* **Images with localized body landmarks**
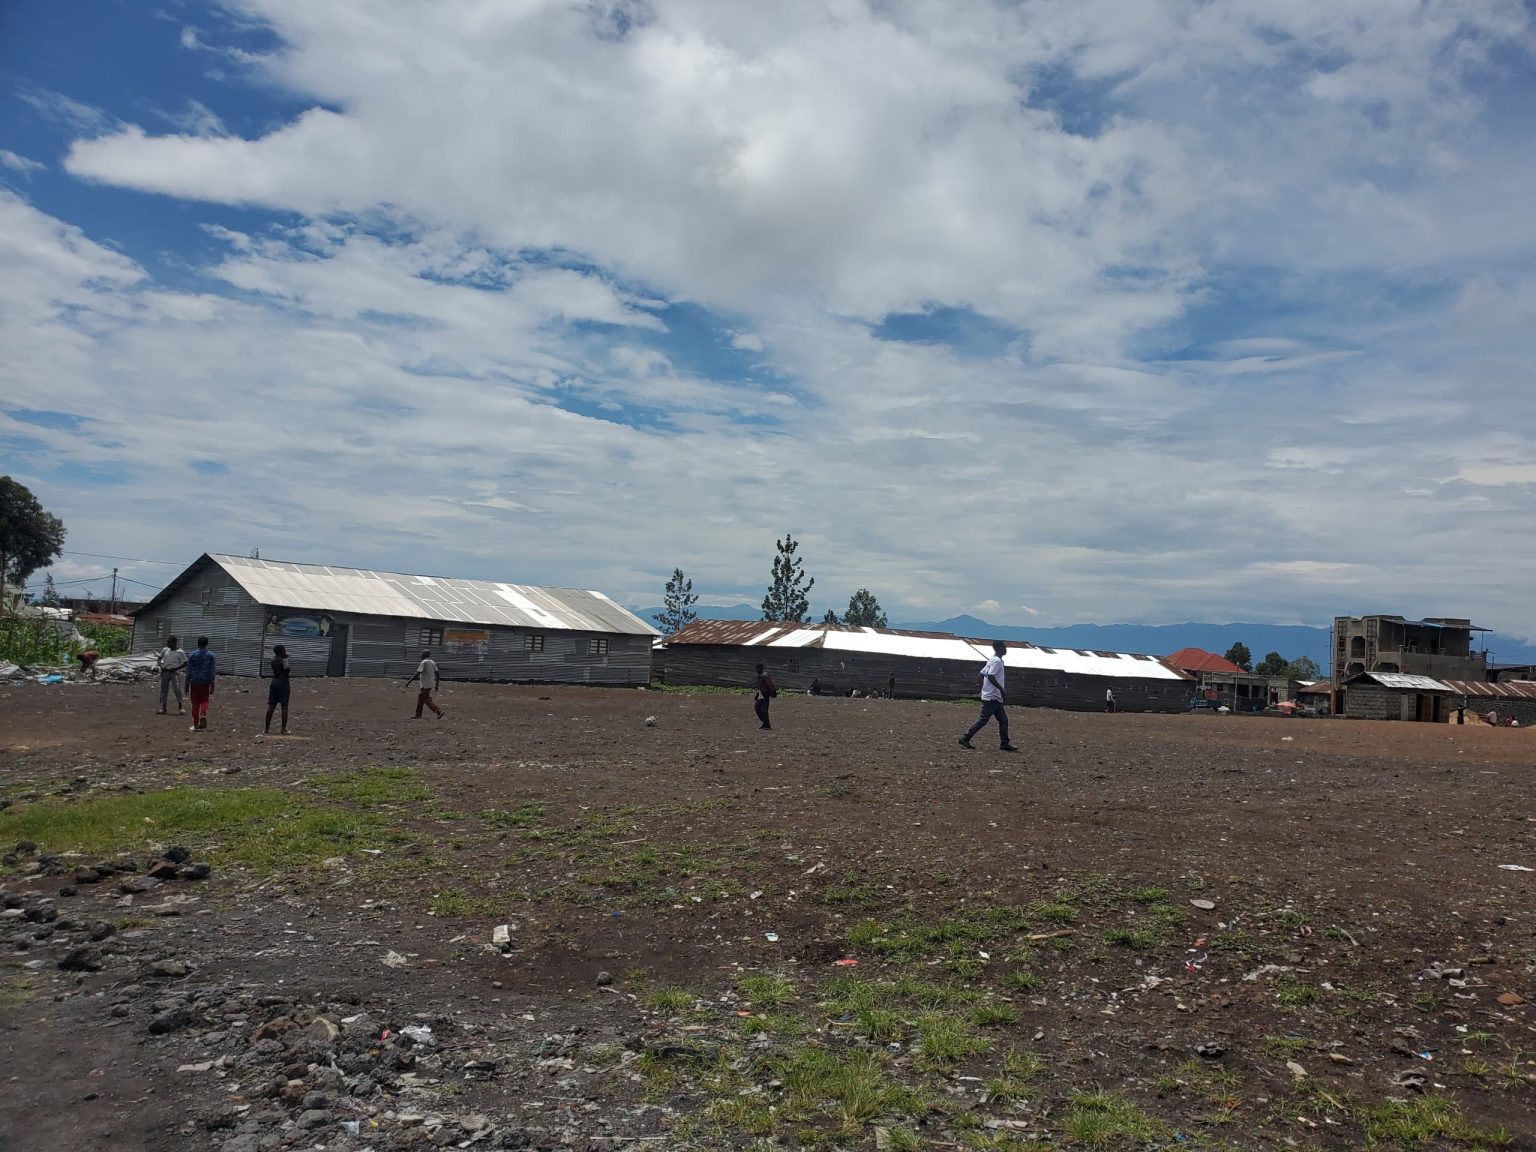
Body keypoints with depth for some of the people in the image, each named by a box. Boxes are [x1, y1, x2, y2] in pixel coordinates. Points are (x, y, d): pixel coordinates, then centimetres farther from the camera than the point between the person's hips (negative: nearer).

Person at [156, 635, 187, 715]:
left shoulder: (180, 652, -2)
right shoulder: (165, 650, 12)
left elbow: (185, 663, -4)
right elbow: (159, 658, 18)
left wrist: (175, 668, -15)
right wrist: (161, 666, -1)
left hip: (175, 672, -5)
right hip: (165, 672, 5)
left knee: (177, 689, -13)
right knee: (163, 689, 5)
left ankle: (180, 708, -10)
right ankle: (163, 709, 11)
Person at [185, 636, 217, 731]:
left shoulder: (192, 655, -1)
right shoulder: (211, 656, 1)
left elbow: (189, 672, -1)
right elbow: (213, 672, 0)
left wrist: (187, 685, 4)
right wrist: (212, 686, 5)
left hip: (194, 682, -1)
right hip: (206, 682, 1)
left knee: (195, 703, 6)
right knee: (204, 701, 13)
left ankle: (196, 725, 7)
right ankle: (203, 715, -16)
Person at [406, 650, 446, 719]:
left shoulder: (424, 662, -13)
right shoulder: (432, 662, 11)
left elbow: (418, 674, -20)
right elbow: (437, 673, 10)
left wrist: (409, 681, -20)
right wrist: (436, 685, 16)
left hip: (425, 685, -9)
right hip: (431, 684, 9)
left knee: (427, 700, -4)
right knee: (420, 697, 17)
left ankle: (439, 711, -15)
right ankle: (418, 715, 21)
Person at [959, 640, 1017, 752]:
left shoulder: (992, 660, 15)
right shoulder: (997, 661, -13)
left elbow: (982, 674, 16)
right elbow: (990, 676, -25)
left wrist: (982, 689, 19)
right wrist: (1000, 688, -22)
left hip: (995, 698, 10)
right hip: (992, 697, -10)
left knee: (1003, 720, 9)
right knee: (983, 720, -7)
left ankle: (1004, 744, 10)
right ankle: (965, 738, -3)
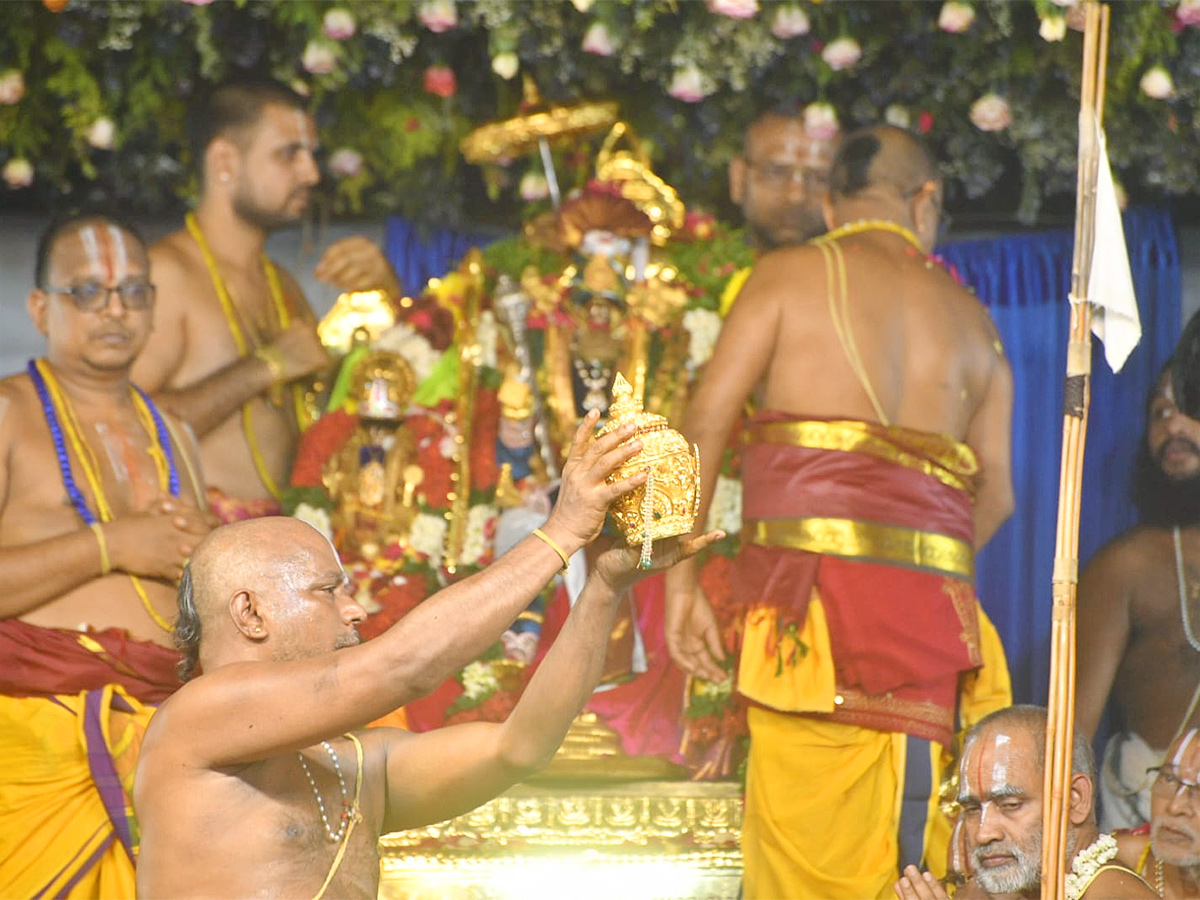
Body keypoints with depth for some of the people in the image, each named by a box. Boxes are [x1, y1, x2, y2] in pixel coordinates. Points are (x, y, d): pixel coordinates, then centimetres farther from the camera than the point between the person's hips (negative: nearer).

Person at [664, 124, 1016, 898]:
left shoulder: (790, 274, 9)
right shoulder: (970, 315, 20)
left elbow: (706, 421, 0)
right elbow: (997, 493, 15)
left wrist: (682, 577, 1)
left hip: (814, 564, -3)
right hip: (934, 587, 3)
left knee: (804, 822, -4)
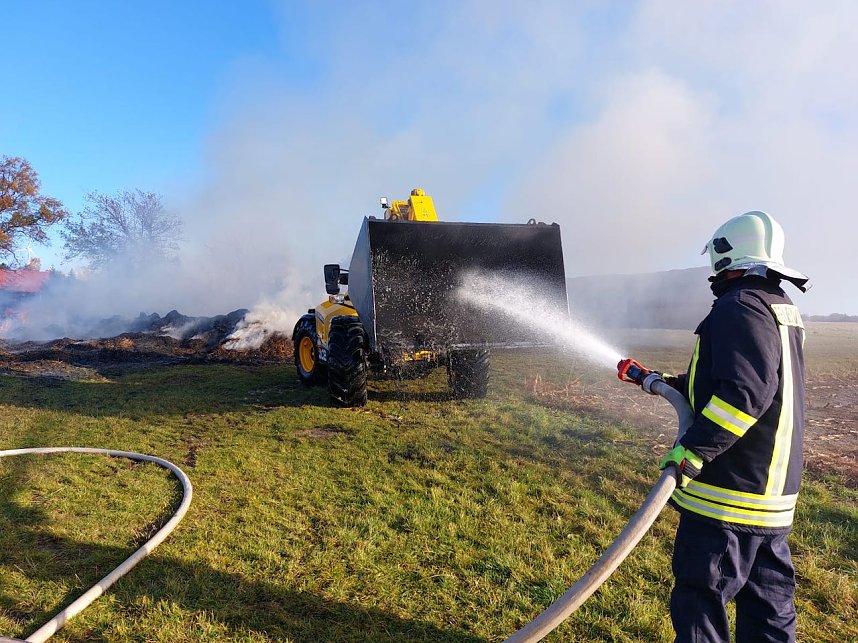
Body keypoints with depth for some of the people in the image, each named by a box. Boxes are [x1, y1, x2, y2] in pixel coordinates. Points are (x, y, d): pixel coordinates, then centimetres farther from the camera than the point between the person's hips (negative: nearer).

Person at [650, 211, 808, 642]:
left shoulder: (739, 308, -16)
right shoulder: (785, 311, 16)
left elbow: (746, 391, -28)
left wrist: (692, 449, -27)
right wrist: (663, 382, 24)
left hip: (727, 491, -10)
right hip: (774, 495, 10)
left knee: (699, 606, 1)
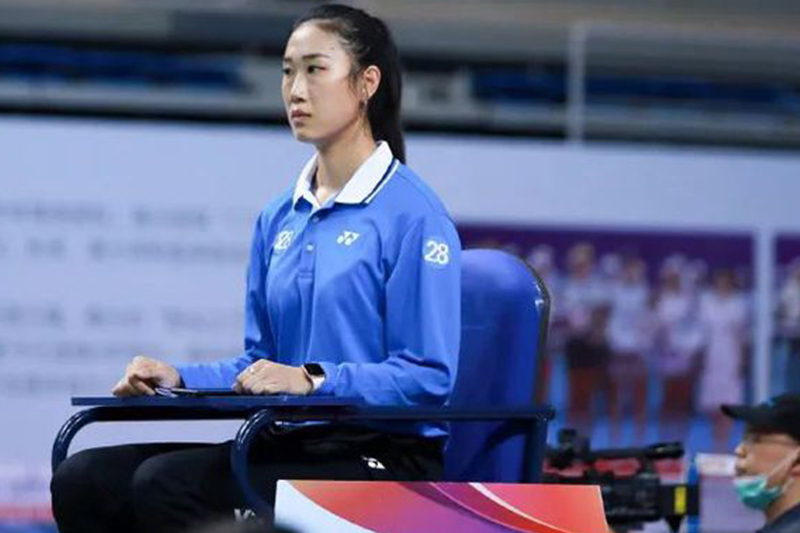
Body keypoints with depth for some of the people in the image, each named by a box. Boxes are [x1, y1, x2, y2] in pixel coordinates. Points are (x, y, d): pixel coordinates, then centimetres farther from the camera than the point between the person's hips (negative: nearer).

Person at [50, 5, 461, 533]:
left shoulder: (412, 213, -7)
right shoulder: (279, 218, 16)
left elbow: (429, 376, -13)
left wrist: (312, 380, -24)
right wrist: (179, 378, 2)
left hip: (386, 459, -7)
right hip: (292, 443, 7)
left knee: (169, 484, -29)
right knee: (84, 479, -13)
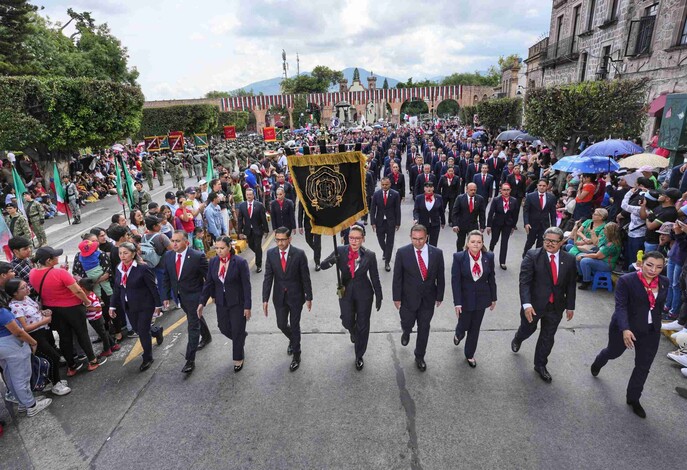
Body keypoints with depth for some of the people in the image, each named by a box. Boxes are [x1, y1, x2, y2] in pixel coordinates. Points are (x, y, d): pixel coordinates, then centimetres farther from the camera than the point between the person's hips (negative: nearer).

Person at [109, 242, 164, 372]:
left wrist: (158, 305, -10)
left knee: (143, 331, -1)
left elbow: (153, 288, -14)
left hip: (145, 306, -6)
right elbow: (117, 289, 8)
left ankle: (147, 358, 19)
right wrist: (113, 306, 8)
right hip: (129, 307, 6)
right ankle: (156, 331, 47)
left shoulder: (143, 268, -18)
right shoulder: (119, 269, 1)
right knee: (137, 330, 16)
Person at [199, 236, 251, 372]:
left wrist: (247, 306, -15)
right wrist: (202, 302, -1)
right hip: (221, 303, 5)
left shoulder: (240, 262, -16)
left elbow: (246, 286, -14)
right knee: (224, 328, 14)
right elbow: (208, 283, 4)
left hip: (238, 303, -5)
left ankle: (238, 359, 26)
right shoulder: (213, 262, -2)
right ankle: (241, 339, 46)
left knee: (237, 332, 4)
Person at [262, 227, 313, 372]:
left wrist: (309, 297, -5)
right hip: (279, 296, 3)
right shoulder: (271, 253, -7)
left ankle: (296, 354, 28)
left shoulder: (299, 254, -15)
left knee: (294, 326, 8)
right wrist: (265, 299, -6)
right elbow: (268, 277, -4)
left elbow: (305, 277, -9)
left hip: (295, 296, -3)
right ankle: (293, 340, 47)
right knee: (281, 324, 14)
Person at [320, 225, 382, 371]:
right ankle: (354, 333, 52)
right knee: (347, 322, 13)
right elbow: (322, 265, -13)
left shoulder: (369, 255, -15)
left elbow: (375, 278, -6)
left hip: (364, 293, -1)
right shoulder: (340, 251, -12)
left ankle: (359, 356, 31)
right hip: (345, 292, 2)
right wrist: (331, 261, -35)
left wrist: (378, 297, 0)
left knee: (363, 325, 9)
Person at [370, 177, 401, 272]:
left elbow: (397, 210, -2)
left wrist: (398, 223, -3)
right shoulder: (376, 194, -3)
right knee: (381, 240, 12)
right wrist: (373, 222, -6)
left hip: (391, 222, -1)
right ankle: (385, 251, 45)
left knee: (389, 243, 2)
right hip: (380, 221, 1)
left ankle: (387, 262, 13)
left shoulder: (395, 195, -6)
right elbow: (372, 209, -1)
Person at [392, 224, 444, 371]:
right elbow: (397, 277, -8)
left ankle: (420, 357, 35)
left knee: (424, 329, 13)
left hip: (428, 299, 1)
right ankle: (406, 332, 55)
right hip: (408, 298, -1)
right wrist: (397, 298, -6)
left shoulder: (437, 253, -10)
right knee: (407, 324, 16)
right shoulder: (402, 252, -15)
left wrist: (439, 296, 5)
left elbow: (440, 277, 0)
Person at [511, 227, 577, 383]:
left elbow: (570, 285, 5)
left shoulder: (569, 260, -4)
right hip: (534, 304, -2)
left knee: (548, 337, 15)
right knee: (528, 329, 20)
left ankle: (540, 365, 37)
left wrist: (570, 306, 7)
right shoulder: (532, 256, -15)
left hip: (556, 307, 3)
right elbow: (524, 281, -20)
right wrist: (526, 304, -28)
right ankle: (517, 339, 56)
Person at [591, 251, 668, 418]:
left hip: (651, 332, 4)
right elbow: (620, 306, -23)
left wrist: (656, 325, 16)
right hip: (625, 328, -4)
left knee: (643, 367, 8)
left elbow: (660, 306, 10)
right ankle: (598, 363, 55)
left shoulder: (664, 282, -3)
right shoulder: (626, 280, -20)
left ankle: (633, 399, 27)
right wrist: (625, 329, -33)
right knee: (614, 352, 20)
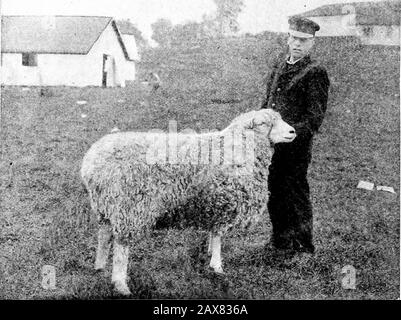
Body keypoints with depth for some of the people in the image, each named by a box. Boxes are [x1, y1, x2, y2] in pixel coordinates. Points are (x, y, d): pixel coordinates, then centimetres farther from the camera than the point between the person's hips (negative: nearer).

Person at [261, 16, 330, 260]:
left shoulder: (315, 73, -8)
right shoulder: (279, 68, 15)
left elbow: (315, 116, -14)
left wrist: (291, 133, -24)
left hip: (296, 146, -7)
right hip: (272, 143, 7)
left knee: (295, 194, 2)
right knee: (274, 192, 15)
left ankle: (302, 243, 18)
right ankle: (281, 240, 31)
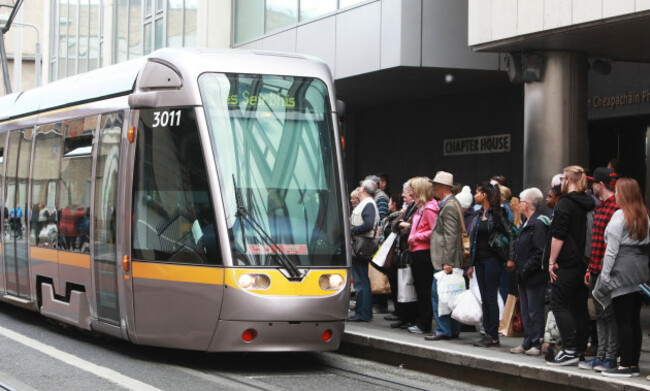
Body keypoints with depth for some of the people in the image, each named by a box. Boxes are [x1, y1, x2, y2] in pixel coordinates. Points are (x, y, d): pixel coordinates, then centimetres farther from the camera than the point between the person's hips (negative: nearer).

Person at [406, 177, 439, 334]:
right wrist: (409, 227, 14)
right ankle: (421, 322, 19)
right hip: (417, 252, 10)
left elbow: (435, 231, -20)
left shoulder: (429, 208, -14)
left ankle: (424, 324, -1)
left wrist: (416, 237, -16)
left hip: (423, 253, -10)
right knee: (419, 288, 13)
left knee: (425, 289, -4)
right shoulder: (420, 207, 16)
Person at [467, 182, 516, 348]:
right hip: (480, 260, 7)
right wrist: (471, 264, 17)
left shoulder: (497, 213, -8)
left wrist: (510, 258, -16)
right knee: (484, 298, 8)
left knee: (491, 297, -7)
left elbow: (511, 234, -10)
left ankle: (494, 336, -4)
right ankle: (488, 333, 11)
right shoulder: (478, 215, 14)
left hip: (493, 258, -7)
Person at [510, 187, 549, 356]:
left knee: (535, 311, -5)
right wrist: (519, 269, 14)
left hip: (535, 277, -10)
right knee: (525, 311, 13)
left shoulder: (538, 224, -15)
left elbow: (540, 252, -22)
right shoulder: (526, 224, 17)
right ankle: (527, 343, 19)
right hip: (525, 277, 10)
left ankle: (537, 344, -1)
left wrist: (527, 269, -20)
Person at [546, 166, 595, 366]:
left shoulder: (565, 203, -11)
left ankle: (569, 350, -15)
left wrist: (552, 261, -11)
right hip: (584, 263, 8)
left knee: (558, 304, -7)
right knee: (580, 306, 11)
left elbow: (558, 236, -15)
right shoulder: (588, 204, 12)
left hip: (568, 264, -8)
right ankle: (580, 349, 13)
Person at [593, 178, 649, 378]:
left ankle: (625, 366, -5)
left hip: (623, 271, -8)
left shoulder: (620, 215, -11)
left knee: (623, 321, -5)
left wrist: (605, 275, -9)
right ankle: (634, 364, 14)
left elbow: (612, 249, -12)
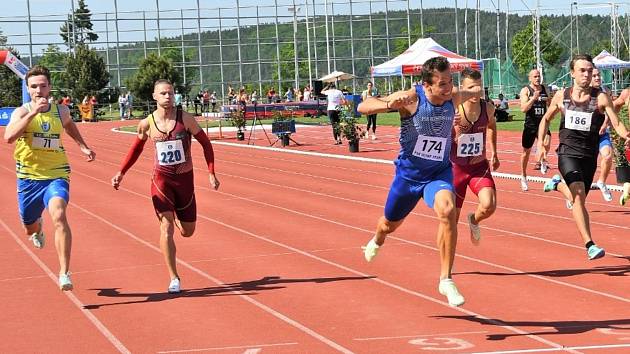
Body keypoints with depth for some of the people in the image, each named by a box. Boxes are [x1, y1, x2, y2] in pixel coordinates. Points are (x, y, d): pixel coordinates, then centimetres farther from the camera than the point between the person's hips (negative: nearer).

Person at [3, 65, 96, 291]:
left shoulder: (61, 111, 2)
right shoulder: (21, 112, -8)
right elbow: (9, 137, -29)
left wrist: (82, 146, 24)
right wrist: (33, 112, -33)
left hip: (56, 174, -1)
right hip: (28, 177, 1)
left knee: (59, 216, -28)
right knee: (29, 228, 18)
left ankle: (64, 273, -27)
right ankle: (38, 228, 59)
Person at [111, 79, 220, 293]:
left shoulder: (185, 119, -9)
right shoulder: (147, 124, -5)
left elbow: (205, 143, -2)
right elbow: (136, 149, 11)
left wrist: (211, 174, -8)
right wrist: (121, 173, 3)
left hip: (185, 179, 1)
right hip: (161, 179, -1)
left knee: (187, 232, 11)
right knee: (166, 227, -14)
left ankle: (177, 216, 49)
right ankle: (174, 279, -7)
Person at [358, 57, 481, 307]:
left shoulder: (454, 97, -11)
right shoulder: (411, 98, -23)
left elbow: (473, 93, 16)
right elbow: (363, 107, -26)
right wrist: (388, 105, -43)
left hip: (439, 173, 1)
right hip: (409, 173, -1)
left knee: (447, 211, -30)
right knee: (390, 224, 20)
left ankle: (446, 280, -21)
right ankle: (377, 241, 61)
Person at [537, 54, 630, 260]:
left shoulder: (600, 98, -5)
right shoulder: (562, 96, 2)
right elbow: (546, 119, 17)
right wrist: (540, 143, 6)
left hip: (589, 157, 1)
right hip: (567, 153, -1)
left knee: (579, 199, 15)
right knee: (579, 195, -22)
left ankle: (558, 184, 49)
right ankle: (589, 245, -24)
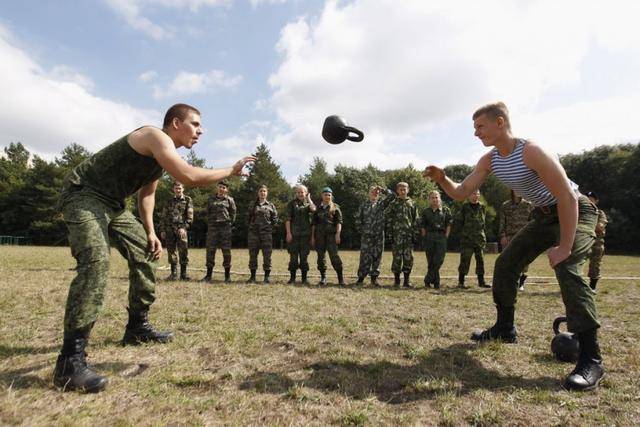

* **What you are asked to do**
Could you set down, word for word, only the lines above from the line with "left wrist: (82, 146, 24)" to the line with "left ankle: (558, 184, 49)", including both?

* **Your solution**
left wrist: (82, 146, 24)
right wrist: (33, 112, -33)
left hip: (56, 174, -1)
right hip: (28, 177, 1)
left knee: (59, 216, -28)
right knee: (29, 228, 18)
left ankle: (64, 273, -27)
right ankle: (38, 228, 59)
Person at [111, 79, 220, 293]:
left shoulder: (185, 119, -9)
right shoulder: (147, 124, -5)
left elbow: (205, 143, -2)
right elbow: (136, 149, 11)
left wrist: (211, 174, -8)
right wrist: (121, 173, 3)
left hip: (185, 179, 1)
right hip: (161, 179, -1)
left knee: (187, 232, 11)
right knee: (166, 227, -14)
left ankle: (177, 216, 49)
right ankle: (174, 279, -7)
Person at [358, 57, 481, 307]:
left shoulder: (454, 97, -11)
right shoulder: (411, 98, -23)
left elbow: (473, 93, 16)
right elbow: (363, 107, -26)
right wrist: (388, 105, -43)
left hip: (439, 173, 1)
right hip: (409, 173, -1)
left knee: (447, 211, -30)
right knee: (390, 224, 20)
left ankle: (446, 280, -21)
right ankle: (377, 241, 61)
Person at [537, 54, 630, 260]:
left shoulder: (600, 98, -5)
right shoulder: (562, 96, 2)
right elbow: (546, 119, 17)
right wrist: (540, 143, 6)
left hip: (589, 157, 1)
right hip: (567, 153, -1)
left knee: (579, 199, 15)
right knee: (579, 195, -22)
left ankle: (558, 184, 49)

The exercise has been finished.